Saturday, October 3, 2009

Epicranial chip to be introduced to U.S. and NATO troops

December 5, 2009 – Brussels and Washington D.C

By Asperal Xavier, with Jody Blankenship

A letter of understanding as been executed between NATO high command, the U.S. Defense Department Office of Procurement and Silicon Valley-based Epitor to test Epitor’s new MicroView chip in active duty soldiers. The MicroView chip monitors the vital signs of soldiers in the field, as well as provides GPS positioning of individual troops. The Epitor MicroView chip is permanently implanted into the exoskeleton of a person’s skull. The chip used by the military is approximately 1.8 centimeters square and .2 millimeters thick.

U.S. Defense Dept spokesperson Major Dan Fields stated, “This technology will allow individual monitoring of general health as well as potential combat fatigue in soldiers, and allow early intervention when needed to ‘decompress’ the individual situation. An individual’s temperature, blood pressure as well as other bodily measurements will be easily monitored. An enhanced version, already developed will allow two-way bio-feedback functionality whereby physicians monitoring individuals can “push” appropriately prescribed brain wave patterns to relieve an individual’s stress or anxiety.”

One government official who wished to remain anonymous stated, “This has huge potential to roll out to the general public as a health monitoring tool. Individuals would give their personal physicians access to their chip’s code and physicians would be able to monitor their patients without actually seeing them. The most effective initial use would be in high-risk patients, starting at birth, high-risk occupations, and “sensitive” government employees, although I understand that this has already been implemented throughout most worldwide “intelligence” organizations.”

Epitor spokesperson Maureen Godwin stated that her company was already in negotiations with a major hospital chain to introduce the technology in high-risk newborns. Godwin stated, “I think that parents will see the overall value of the MicroView chip, not only for health-challenged children, but all children for the course of their lifetime. It brings parents a piece of mind from both a safety and a health standpoint.”

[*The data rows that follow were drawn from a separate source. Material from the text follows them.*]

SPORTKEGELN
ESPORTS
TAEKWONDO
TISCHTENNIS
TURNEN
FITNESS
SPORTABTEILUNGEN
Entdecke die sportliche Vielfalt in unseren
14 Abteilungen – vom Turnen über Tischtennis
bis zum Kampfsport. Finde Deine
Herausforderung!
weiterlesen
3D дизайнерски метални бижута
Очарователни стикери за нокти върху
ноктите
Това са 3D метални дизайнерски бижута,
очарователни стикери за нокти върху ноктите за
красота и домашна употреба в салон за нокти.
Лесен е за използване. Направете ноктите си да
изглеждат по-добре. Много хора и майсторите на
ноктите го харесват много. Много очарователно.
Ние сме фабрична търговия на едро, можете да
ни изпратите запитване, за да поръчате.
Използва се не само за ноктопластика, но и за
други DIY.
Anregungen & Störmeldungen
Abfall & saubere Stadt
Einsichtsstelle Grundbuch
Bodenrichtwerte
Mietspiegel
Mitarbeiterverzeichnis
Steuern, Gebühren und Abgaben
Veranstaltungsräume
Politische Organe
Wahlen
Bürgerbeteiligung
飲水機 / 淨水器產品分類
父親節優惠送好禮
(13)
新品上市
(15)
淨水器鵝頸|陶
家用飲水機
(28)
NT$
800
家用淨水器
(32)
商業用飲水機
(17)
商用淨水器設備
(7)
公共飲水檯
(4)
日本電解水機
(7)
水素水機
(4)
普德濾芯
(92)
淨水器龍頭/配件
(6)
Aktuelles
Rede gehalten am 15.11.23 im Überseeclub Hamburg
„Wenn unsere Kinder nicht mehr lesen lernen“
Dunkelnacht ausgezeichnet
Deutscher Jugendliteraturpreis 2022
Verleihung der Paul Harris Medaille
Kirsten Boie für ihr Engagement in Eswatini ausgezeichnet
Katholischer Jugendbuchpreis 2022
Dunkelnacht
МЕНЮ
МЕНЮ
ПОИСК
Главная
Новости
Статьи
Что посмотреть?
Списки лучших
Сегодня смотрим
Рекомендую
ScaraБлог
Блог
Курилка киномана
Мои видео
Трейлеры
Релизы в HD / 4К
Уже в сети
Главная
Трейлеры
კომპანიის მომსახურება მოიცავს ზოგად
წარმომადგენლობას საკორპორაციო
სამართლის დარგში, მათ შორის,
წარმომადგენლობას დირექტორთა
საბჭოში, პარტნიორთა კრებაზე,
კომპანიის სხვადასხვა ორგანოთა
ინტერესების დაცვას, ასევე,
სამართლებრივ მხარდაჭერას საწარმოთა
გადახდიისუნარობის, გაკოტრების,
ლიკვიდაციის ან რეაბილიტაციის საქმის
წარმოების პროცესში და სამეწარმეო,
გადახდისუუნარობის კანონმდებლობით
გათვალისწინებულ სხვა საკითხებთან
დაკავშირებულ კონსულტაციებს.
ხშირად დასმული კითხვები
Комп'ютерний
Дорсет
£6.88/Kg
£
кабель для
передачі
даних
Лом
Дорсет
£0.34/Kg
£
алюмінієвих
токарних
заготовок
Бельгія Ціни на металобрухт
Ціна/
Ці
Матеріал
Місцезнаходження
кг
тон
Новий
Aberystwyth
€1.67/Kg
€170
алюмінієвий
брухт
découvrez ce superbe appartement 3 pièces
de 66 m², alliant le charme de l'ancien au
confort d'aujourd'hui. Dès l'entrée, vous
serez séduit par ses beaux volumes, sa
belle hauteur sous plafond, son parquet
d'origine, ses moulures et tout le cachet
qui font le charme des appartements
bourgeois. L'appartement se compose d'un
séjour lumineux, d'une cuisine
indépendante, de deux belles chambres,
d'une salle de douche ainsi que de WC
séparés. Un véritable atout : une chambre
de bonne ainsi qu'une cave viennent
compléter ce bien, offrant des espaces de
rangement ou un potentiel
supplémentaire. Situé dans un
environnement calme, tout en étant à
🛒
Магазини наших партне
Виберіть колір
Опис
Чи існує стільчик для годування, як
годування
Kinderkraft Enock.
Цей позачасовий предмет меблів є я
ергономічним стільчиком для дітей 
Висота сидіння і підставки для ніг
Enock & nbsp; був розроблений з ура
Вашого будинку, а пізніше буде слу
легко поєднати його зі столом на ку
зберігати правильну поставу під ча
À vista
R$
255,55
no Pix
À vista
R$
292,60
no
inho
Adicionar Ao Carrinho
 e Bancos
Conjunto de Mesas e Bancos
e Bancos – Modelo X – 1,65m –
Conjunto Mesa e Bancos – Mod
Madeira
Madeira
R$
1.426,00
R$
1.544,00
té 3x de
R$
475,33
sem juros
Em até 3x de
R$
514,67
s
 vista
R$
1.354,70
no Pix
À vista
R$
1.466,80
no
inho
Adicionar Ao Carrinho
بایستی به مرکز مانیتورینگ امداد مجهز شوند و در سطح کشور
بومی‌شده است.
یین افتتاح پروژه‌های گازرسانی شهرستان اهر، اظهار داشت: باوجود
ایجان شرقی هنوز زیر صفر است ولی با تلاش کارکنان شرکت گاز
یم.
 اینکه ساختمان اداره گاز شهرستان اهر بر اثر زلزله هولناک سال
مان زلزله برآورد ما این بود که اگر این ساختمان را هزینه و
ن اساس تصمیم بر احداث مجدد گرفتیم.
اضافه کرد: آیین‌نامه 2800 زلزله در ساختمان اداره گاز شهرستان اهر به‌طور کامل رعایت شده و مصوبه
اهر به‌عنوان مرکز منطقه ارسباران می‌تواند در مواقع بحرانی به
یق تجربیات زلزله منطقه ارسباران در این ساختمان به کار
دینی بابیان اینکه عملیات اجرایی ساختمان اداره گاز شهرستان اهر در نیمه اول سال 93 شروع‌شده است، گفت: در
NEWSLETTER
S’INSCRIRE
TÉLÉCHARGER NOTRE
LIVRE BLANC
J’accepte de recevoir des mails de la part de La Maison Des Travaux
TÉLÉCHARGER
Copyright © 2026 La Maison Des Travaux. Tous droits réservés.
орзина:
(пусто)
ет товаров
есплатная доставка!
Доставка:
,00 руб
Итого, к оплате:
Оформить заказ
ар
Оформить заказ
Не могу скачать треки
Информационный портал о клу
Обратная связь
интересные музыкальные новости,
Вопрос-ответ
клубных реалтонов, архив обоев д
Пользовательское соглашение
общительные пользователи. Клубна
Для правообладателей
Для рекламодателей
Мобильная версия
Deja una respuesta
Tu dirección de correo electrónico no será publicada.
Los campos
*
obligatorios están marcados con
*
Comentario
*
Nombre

When asked if Epitor’s MicroView chip was being used by the world’s intelligence agencies, Godwin stated that the Epitor MicroView was leading edge technology and that more technologically enhanced products had already made it to the world stage. Godwin declined to state where and with whom.

Godwin did state that Epitor has tentatively reached an agreement with the world’s largest retain chain and that the Epitor MicroView chip could be available for the general public as early as January 2012.

Godwin concluded, “The Epitor MicroView product was conceived, developed and made in the U.S. with good old American know how and ingenuity.”